Common Questions & Swaps

  • Use refined or extra virgin coconut oil in this recipe.
  • You can swap the coconut oil with unsalted vegan butter.
  • Feel free to substitute the organic cane sugar with granulated sugar.
  • Can I use another type of sugar instead of brown? I have successfully made this recipe with coconut sugar as well.
  • Can I use coconut milk from a can as my plant based milk? I would suggest to stick with unsweetened plant based milks from a carton such as soy, oat, cashew, or almond.
  • Can I replace the all-purpose flour with another kind of flour? My personal favorite variation of this recipe is using half all-purpose, half whole-wheat flour. I find that yields a cookie with a little more chewiness, but you can stick with 100% all-purpose or 100% whole wheat. I have not tested this recipe with gluten-free flour yet.

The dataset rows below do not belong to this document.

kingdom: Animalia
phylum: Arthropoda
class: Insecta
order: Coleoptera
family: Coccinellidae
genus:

  • For the chocolate in this recipe:
    • I love to do a triple chocolate mix when I can so 1/3 chopped dark chocolate (over 70%), 1/3 semi-sweet chocolate chips or chopped vegan milk chocolate, 1/3 vegan white chocolate chips.
    • Another favorite mix of mine is 1/2 chopped dark chocolate, 1/2 semi-sweet chocolate chips or chopped vegan milk chocolate.